- _To do_
Write the records out again without change. Leave the pictures behind.

(Stored entries)
+ + + + + + +

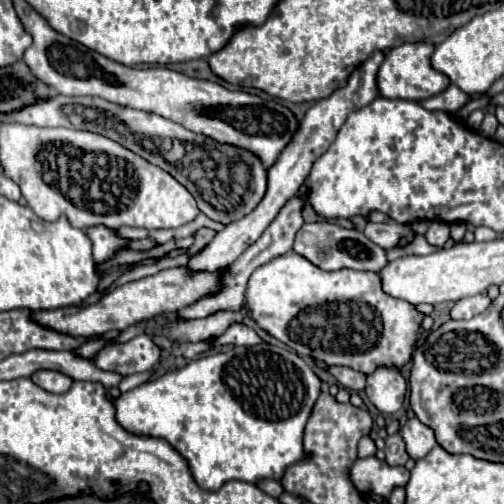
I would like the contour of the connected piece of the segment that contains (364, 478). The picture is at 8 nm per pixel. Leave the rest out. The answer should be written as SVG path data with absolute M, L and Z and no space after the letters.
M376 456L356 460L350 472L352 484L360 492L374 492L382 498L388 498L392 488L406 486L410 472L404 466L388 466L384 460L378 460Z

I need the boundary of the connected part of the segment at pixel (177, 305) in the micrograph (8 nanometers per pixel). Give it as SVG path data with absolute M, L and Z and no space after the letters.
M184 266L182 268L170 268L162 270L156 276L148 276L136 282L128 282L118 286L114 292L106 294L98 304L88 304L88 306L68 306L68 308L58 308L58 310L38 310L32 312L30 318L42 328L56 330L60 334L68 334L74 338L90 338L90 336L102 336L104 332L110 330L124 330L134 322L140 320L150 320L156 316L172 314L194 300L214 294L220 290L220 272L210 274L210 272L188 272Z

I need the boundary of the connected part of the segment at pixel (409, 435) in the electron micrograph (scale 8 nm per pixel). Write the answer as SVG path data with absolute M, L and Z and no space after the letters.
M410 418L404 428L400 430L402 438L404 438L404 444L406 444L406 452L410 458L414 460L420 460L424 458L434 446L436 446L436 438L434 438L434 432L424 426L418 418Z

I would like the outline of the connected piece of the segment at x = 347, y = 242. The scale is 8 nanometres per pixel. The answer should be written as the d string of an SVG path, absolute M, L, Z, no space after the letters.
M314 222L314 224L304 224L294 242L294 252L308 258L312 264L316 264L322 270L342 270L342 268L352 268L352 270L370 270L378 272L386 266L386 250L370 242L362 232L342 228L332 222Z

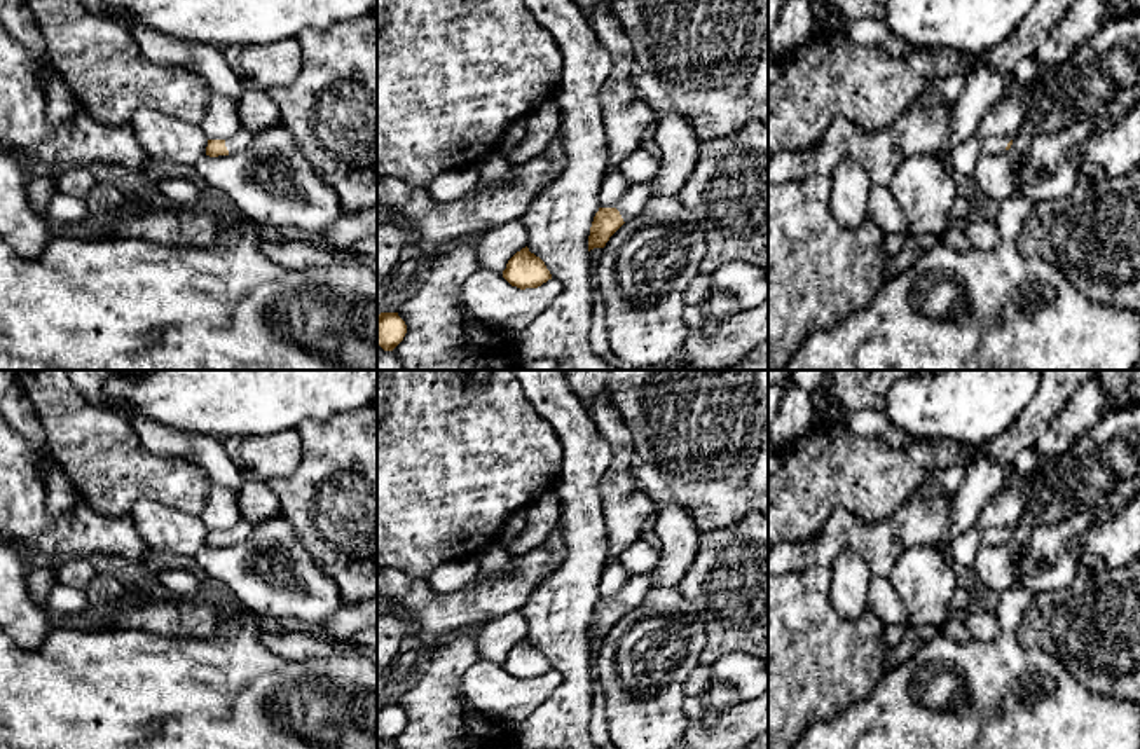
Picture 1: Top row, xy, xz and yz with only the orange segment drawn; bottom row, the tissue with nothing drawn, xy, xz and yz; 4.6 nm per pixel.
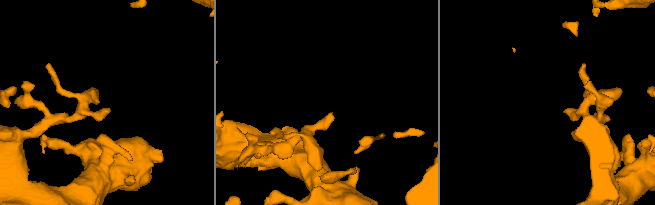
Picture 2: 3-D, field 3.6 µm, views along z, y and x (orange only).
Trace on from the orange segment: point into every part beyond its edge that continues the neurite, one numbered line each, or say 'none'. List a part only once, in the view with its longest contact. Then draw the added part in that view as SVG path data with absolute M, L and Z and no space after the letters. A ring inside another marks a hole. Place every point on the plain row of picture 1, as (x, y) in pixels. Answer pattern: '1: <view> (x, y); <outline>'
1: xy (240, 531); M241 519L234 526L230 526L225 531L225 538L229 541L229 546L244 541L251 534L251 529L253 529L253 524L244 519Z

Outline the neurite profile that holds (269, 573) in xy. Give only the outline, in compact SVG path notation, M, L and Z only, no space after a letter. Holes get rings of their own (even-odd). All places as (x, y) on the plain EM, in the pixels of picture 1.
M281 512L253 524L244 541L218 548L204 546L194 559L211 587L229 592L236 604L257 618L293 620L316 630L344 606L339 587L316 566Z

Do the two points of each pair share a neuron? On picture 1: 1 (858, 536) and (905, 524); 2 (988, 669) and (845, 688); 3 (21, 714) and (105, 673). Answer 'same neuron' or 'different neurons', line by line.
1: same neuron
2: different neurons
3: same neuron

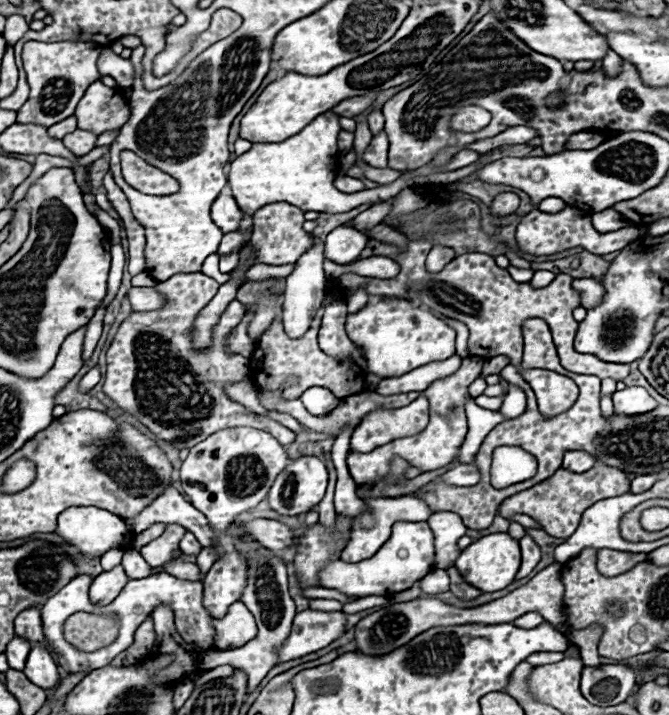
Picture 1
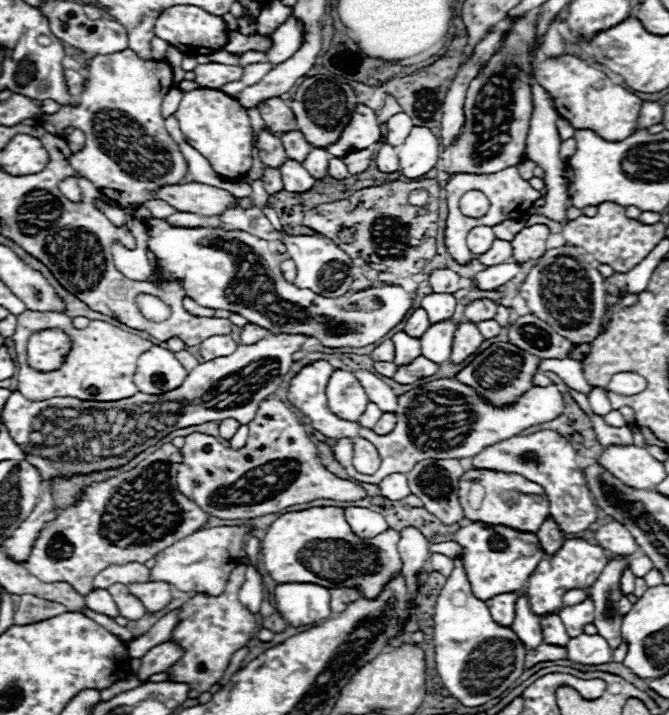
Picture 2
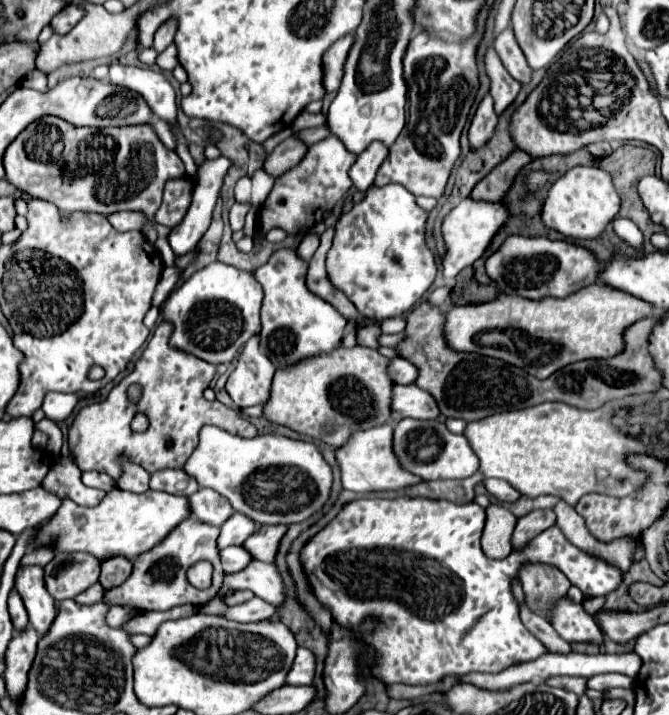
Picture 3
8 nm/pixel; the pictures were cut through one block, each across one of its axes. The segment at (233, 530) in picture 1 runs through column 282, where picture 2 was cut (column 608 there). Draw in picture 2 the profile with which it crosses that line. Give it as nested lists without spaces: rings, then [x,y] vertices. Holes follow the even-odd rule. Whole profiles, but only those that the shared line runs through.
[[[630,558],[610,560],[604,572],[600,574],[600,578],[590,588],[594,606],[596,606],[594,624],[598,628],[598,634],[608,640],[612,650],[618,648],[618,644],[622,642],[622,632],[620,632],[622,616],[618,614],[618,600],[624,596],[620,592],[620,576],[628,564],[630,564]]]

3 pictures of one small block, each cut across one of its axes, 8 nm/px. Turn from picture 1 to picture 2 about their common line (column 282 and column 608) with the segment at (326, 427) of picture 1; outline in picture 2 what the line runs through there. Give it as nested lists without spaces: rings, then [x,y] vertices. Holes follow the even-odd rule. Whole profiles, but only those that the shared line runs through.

+ + + + + + +

- _Result of the task_
I would like the contour of the connected piece of the segment that contains (364, 478). The picture is at 8 nm per pixel. Leave the rest out. The answer should be written as SVG path data with absolute M, L and Z and no space after the letters.
M376 456L356 460L350 472L352 484L360 492L374 492L382 498L388 498L392 488L406 486L410 472L404 466L388 466L384 460L378 460Z

I need the boundary of the connected part of the segment at pixel (177, 305) in the micrograph (8 nanometers per pixel). Give it as SVG path data with absolute M, L and Z and no space after the letters.
M184 266L182 268L170 268L162 270L156 276L148 276L136 282L128 282L118 286L114 292L106 294L98 304L88 304L88 306L68 306L68 308L58 308L58 310L38 310L32 312L30 318L42 328L56 330L60 334L68 334L74 338L90 338L90 336L102 336L104 332L110 330L124 330L134 322L140 320L150 320L156 316L172 314L194 300L214 294L220 290L220 272L210 274L210 272L188 272Z

I need the boundary of the connected part of the segment at pixel (409, 435) in the electron micrograph (scale 8 nm per pixel). Write the answer as SVG path data with absolute M, L and Z and no space after the letters.
M410 418L404 428L400 430L402 438L404 438L404 444L406 444L406 452L410 458L414 460L420 460L424 458L434 446L436 446L436 438L434 438L434 432L424 426L418 418Z

I would like the outline of the connected piece of the segment at x = 347, y = 242. The scale is 8 nanometres per pixel. The answer should be written as the d string of an SVG path, absolute M, L, Z, no space after the letters.
M314 222L314 224L304 224L294 242L294 252L308 258L312 264L316 264L322 270L342 270L342 268L352 268L352 270L370 270L378 272L386 266L386 250L370 242L362 232L342 228L332 222Z

Picture 1: Top row, xy, xz and yz with only the orange segment drawn; bottom row, the tissue with nothing drawn, xy, xz and yz; 4.6 nm per pixel.
Picture 2: 3-D, field 3.6 µm, views along z, y and x (orange only).
Trace on from the orange segment: point into every part beyond its edge that continues the neurite, one numbered line each, or say 'none'. List a part only once, in the view with its longest contact. Then draw the added part in that view as SVG path data with absolute M, L and Z and no space after the letters. A ring inside another marks a hole. Place every point on the plain row of picture 1, as (x, y) in pixels. Answer pattern: '1: <view> (x, y); <outline>'
1: xy (240, 531); M241 519L234 526L230 526L225 531L225 538L229 541L229 546L244 541L251 534L251 529L253 529L253 524L244 519Z

Outline the neurite profile that holds (269, 573) in xy. Give only the outline, in compact SVG path notation, M, L and Z only, no space after a letter. Holes get rings of their own (even-odd). All places as (x, y) on the plain EM, in the pixels of picture 1.
M281 512L253 524L244 541L218 548L204 546L194 559L211 587L229 592L236 604L257 618L293 620L316 630L344 606L339 587L316 566Z

Do the two points of each pair share a neuron? On picture 1: 1 (858, 536) and (905, 524); 2 (988, 669) and (845, 688); 3 (21, 714) and (105, 673). Answer 'same neuron' or 'different neurons', line by line.
1: same neuron
2: different neurons
3: same neuron

Picture 1
Picture 2
Picture 3
8 nm/pixel; the pictures were cut through one block, each across one of its axes. The segment at (233, 530) in picture 1 runs through column 282, where picture 2 was cut (column 608 there). Draw in picture 2 the profile with which it crosses that line. Give it as nested lists without spaces: rings, then [x,y] vertices. Holes follow the even-odd rule. Whole profiles, but only those that the shared line runs through.
[[[630,558],[610,560],[604,572],[600,574],[600,578],[590,588],[594,606],[596,606],[594,624],[598,628],[598,634],[608,640],[612,650],[618,648],[618,644],[622,642],[622,632],[620,632],[622,616],[618,614],[618,600],[624,596],[620,592],[620,576],[628,564],[630,564]]]

3 pictures of one small block, each cut across one of its axes, 8 nm/px. Turn from picture 1 to picture 2 about their common line (column 282 and column 608) with the segment at (326, 427) of picture 1; outline in picture 2 what the line runs through there. Give it as nested lists without spaces: rings, then [x,y] vertices. Holes follow the even-odd rule. Whole profiles, but only those that the shared line runs through.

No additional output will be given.